B2C revenue came in at $23.9m, down 2 per cent YoY (2022: $24.4m) due to a “weakening of the currencies”. Key performance indicators for the segment were strong as deposits, turnover and active customer numbers rose, with the latter increasing by 12 per cent to 257,000 (2022: 230,000) thanks to Latin American and customer retention growth.

Per region, European operations contributed the most with $12.7m (2022: $12.6m), followed by Latin America with $11.3m (2022: $12.2m), the United States with $8.5m ($11.5m) and the rest of the world with $2.7m (2022: $1.2m).

Smurfit commented: “Our first quarter showed another strong quarter of underlying KPIs for both our B2B and B2C businesses and B2B GOR and active customers, deposits, and turnover in B2C remain very encouraging.

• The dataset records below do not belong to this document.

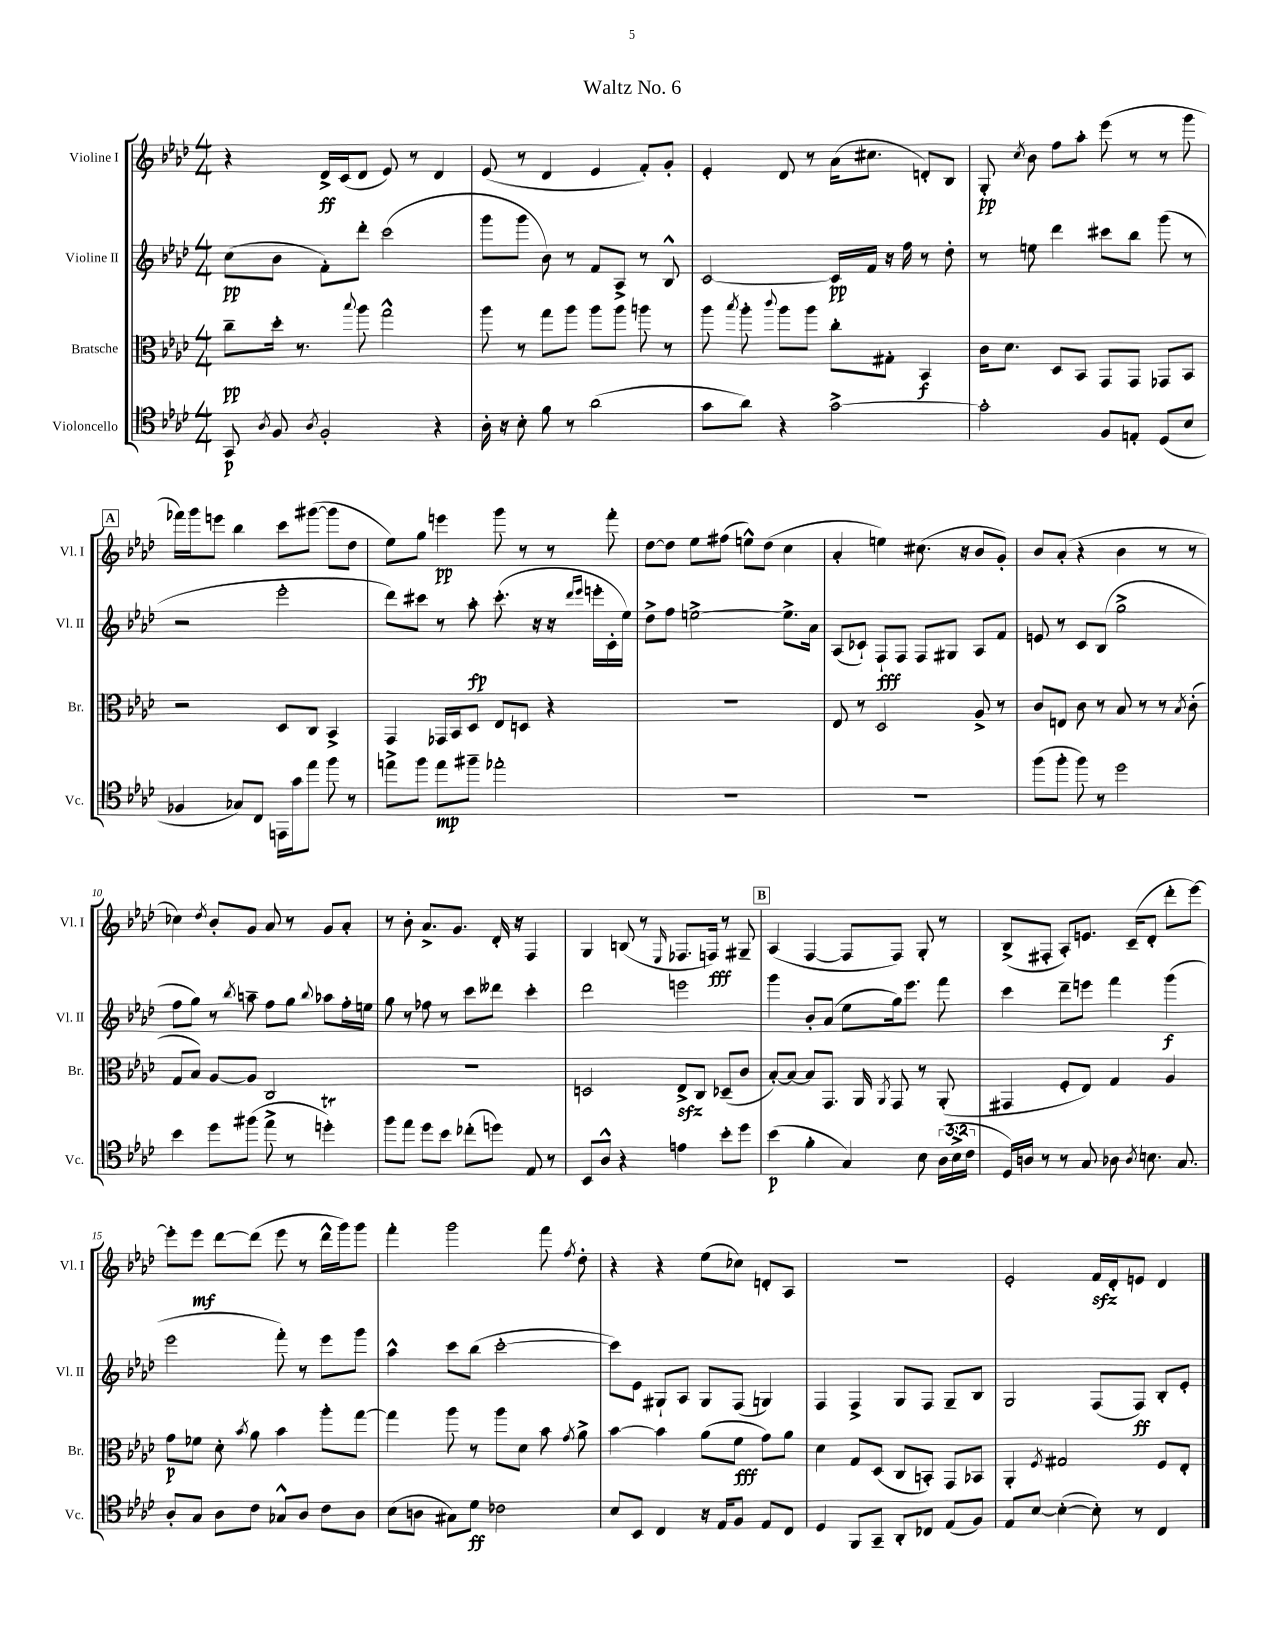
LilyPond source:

\header { title = "Waltz No. 6" }
<<
\new StaffGroup <<
\new Staff = "s0" \with { instrumentName = "Violine I" shortInstrumentName = "Vl. I" } {
    \clef treble \key aes \major \numericTimeSignature \time 4/4
    \autoBeamOff r4 des'16[->\ff c'16( des'8] ees'8) r8 des'4 |
    ees'8( r8 des'4 ees'4 f'8[-.) g'8]-. |
    ees'4-. des'8 r8 aes'16[( cis''8.] d'8[-.) bes8] |
    g8-.\pp \acciaccatura { c''8 } bes'8 f''8[ aes''8]-. ees'''8( r8 r8 g'''8 |
    \mark \markup { \box "A" } fes'''16[) g'''16 e'''8] bes''4 c'''8[ gis'''8]~( gis'''8[ des''8] |
    ees''8[) g''8] e'''4\pp g'''8 r8 r8 f'''8-. |
    des''8[~ des''8] ees''8[ fis''8]( e''8[-^) des''8]( c''4 |
    aes'4-. e''4) cis''8.( r16 bes'8[ g'8]-.) |
    bes'8[ aes'8]-.( r4 bes'4 r8 r8 |
    ces''4) \acciaccatura { des''8 } bes'8[-. g'8] aes'8 r8 g'8[ aes'8]-. |
    r8 bes'8-. aes'8.[-> g'8.] des'16-. r16 f4 |
    g4 b8( r8 \grace { ees16 } fes8.[ f16]\fff) r8 gis8-- |
    \mark \markup { \box "B" } aes4( f4~ f8[ f8]) g8-. r8 |
    bes8[->( fis8]-. aes8[-.) e'8.] c'16[--( des'8]-. des'''8[-. ees'''8]~) |
    ees'''8[-. ees'''8]\mf des'''8[~ des'''8]( ees'''8 r8 des'''16[-^ g'''16) g'''8] |
    f'''4-. g'''2 f'''8 \acciaccatura { f''8 } des''8-. |
    r4 r4 ees''8[( ces''8]) d'8[-. aes8] |
    R1 |
    ees'2-. f'16[\sfz des'16-. e'8] des'4 \bar "|." |
}
\new Staff = "s1" \with { instrumentName = "Violine II" shortInstrumentName = "Vl. II" } {
    \clef treble \key aes \major \numericTimeSignature \time 4/4
    \autoBeamOff c''8[\pp( bes'8] f'8[-.) des'''8]-. c'''2( |
    g'''8[ g'''8] bes'8) r8 f'8[ aes8]-> r8 bes8-^ |
    c'2~ c'16[\pp f'16] r16 f''16 r8 des''8-. |
    r8 e''8 des'''4 cis'''8[ bes''8] g'''8( r8 |
    \mark \markup { \box "A" } r2 ees'''2-. |
    des'''8[) cis'''8] r8 aes''8-.\fp cis'''8.-.( r16 r16 \grace { des'''16[ ees'''16] } e'''16[-. c'16-. ees''16]) |
    des''8[-> f''8] e''2~-> e''8.[-> aes'16] |
    aes8[( ces'8]-!) f8[-!\fff f8] f8[ gis8] aes8[ f'8] |
    e'8 r8 c'8[ bes8]( g''2-> |
    f''8[ g''8]) r8 \acciaccatura { bes''8 } a''8-- f''8[ g''8] \appoggiatura { bes''8 } aes''8[ f''16-. e''16] |
    g''8 r8 fes''8 r8 c'''8[ deses'''8] c'''4-. |
    des'''2 e'''2 |
    \mark \markup { \box "B" } g'''4 bes'8[-. aes'8]( ees''8[ g''16) ees'''8.] f'''8 |
    c'''4 des'''8[-- e'''8] f'''4 g'''4\f( |
    ees'''2 f'''8-.) r8 ees'''8[ g'''8] |
    aes''4-^ c'''8[ bes''8]( c'''2~-. |
    c'''8[) ees'8] gis8[-! aes8] gis8[ f8]( g4) |
    f4 f4-> g8[ f8] g8[-- bes8] |
    g2 f8[( f8]\ff) bes8[-. ees'8]-. \bar "|." |
}
\new Staff = "s2" \with { instrumentName = "Bratsche" shortInstrumentName = "Br." } {
    \clef alto \key aes \major \numericTimeSignature \time 4/4
    \autoBeamOff c''8[--\pp des''16]-. r8. \appoggiatura { bes''8 } aes''8 g''2-^ |
    aes''8 r8 g''8[ aes''8] aes''8[ aes''8] a''8 r8 |
    aes''8 \acciaccatura { bes''8 } aes''8-. \appoggiatura { c'''8 } aes''8[ aes''8] c''8[-. gis8]-. bes,4\f |
    c'16[ des'8.] des8[ bes,8] g,8[ g,8] ges,8[ bes,8] |
    \mark \markup { \box "A" } r2 des8[ c8] bes,4-> |
    g,4 ges,16[ bes,16 des8] ees8[ d8] r4 |
    R1 |
    ees8 r8 des2 aes8-> r8 |
    c'8[ e8] c'8 r8 bes8 r8 r8 \acciaccatura { bes8 } c'8-.( |
    g8[ bes8]) aes8[~ aes8] c2 |
    R1 |
    d2 ees8[->\sfz c8] des8[--( c'8] |
    \mark \markup { \box "B" } bes8[~-.) bes8]~ bes8[ g,8.] aes,16 \acciaccatura { aes,8 } g,8 r8 aes,8-.( |
    gis,4 f8[-. ees8]) g4 aes4 |
    g'8[\p fes'8] des'8-. \acciaccatura { bes'8 } aes'8 bes'4 aes''8[-. g''8]~ |
    g''4 aes''8 r8 aes''8[ des'8] bes'8 \acciaccatura { g'8 } aes'8-> |
    bes'4~ bes'4 aes'8[( f'8]\fff g'8[) aes'8] |
    des'4 g8[ des8]( c8[ b,8]-.) g,8[ bes,8] |
    aes,4-. \acciaccatura { f8 } gis2 f8[ ees8]-. \bar "|." |
}
\new Staff = "s3" \with { instrumentName = "Violoncello" shortInstrumentName = "Vc." } {
    \clef tenor \key aes \major \numericTimeSignature \time 4/4 \override Staff.TupletNumber.text = #tuplet-number::calc-fraction-text
    \autoBeamOff g,8\p \acciaccatura { aes8 } f8 \acciaccatura { aes8 } f2-. r4 |
    aes16-. r16 bes8-. f'8 r8 aes'2( |
    g'8[ aes'8]) r4 g'2~-> |
    g'2-. f8[ e8]-. des8[( bes8] |
    \mark \markup { \box "A" } fes4 ges8[) c8] e,16[ g'16 ees''8] f''8 r8 |
    e''8[-> f''8] e''8[\mp fis''8]-- ees''2-. |
    R1 |
    R1 |
    f''8[( f''8]-. f''8) r8 des''2 |
    bes'4 des''8[ fis''8]( ees''8-> r8 d''4-.\trill) |
    f''8[ ees''8] des''8[ bes'8] ces''8[-.( d''8]) ees8 r8 |
    bes,8[ aes8]-^ r4 e'4 bes'8[-. des''8] |
    \mark \markup { \box "B" } bes'4\p( f'4-. g4) bes8 \tuplet 3/2 { aes16[( bes16-> c'16] } |
    des16[) a16] r8 r8 g8 aes8 \acciaccatura { aes8 } b8. g8. |
    aes8[-. g8] aes8[ c'8] ges8[-^ aes8] c'8[ aes8] |
    bes8[( a8] gis8[) des'8]\ff ces'2 |
    bes8[ bes,8] c4 r16 ees16[ f8] ees8[ c8] |
    des4 f,8[ g,8]-- aes,8[-. ces8] ees8[( f8]) |
    ees8[ bes8]~ bes4~-.( bes8-.) r8 c4 \bar "|." |
}
>>
>>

“We also expect our deliberate efforts to reallocate capital and other resources toward our highest return opportunities to yield improved financial results in 2023 as we lean into GAN Sports in the US and select international markets for B2C where we are best positioned and see reasonably attainable paths to profitability.”

No timetable for strategic review

Net income improved for GAN to $1.5m, up from the $4.5m net loss the previous year. The company credited an amendment to a content licensing agreement to the gain.

Adjusted EBITDA was only $39,000 (2022: $3m) due to the lower B2B revenue totals and a reduction in B2B capitalised development.

Operating expenses amounted to $31m, a 4 per cent increase YoY (2022: $29.9m) following an uptick in B2C sales and marketing activities “to attract additional end-users particularly in Latin America”.

As previously mentioned, GAN’s strategic review announced at the end of Q4 is still ongoing and no timetable for completion has been set, but the company expects to announce the outcome in a “timely fashion”.

“Our first quarter saw solid B2B and B2C KPIs that continue to show encouraging momentum and we remain focused on supporting expansion of GAN Sports in the US with additional partners,” Chang stated.

“We also took the very important step to execute our term loan amendment which we expect will save us roughly $4m per year in reduced cash interest expense payments over the next few years, and significantly strengthens our balance sheet.

“However, we remain unable to provide our financial outlook for 2023 within a reasonable range until we reach the ultimate conclusion of the strategic review process.”

Smurfit added: “We are also progressing in our strategic alternatives review to evaluate the opportunities available to us and maximise shareholder value. 

“Our recent announcement and term loan transaction bolstered our financial position and allowed us to modify the conditions of our term loan, significantly reduce our interest expense and strengthen our balance sheet.

“To be clear, this transaction should be viewed as a key step in the broader review process, but an important one that allows us to evaluate the options available to us from a stronger position. 

“Overall, we have been pleased with the nature of the strategic review up to this point, and we will provide updates as appropriate as the process unfolds. At present, there is no timetable for the completion of that process.”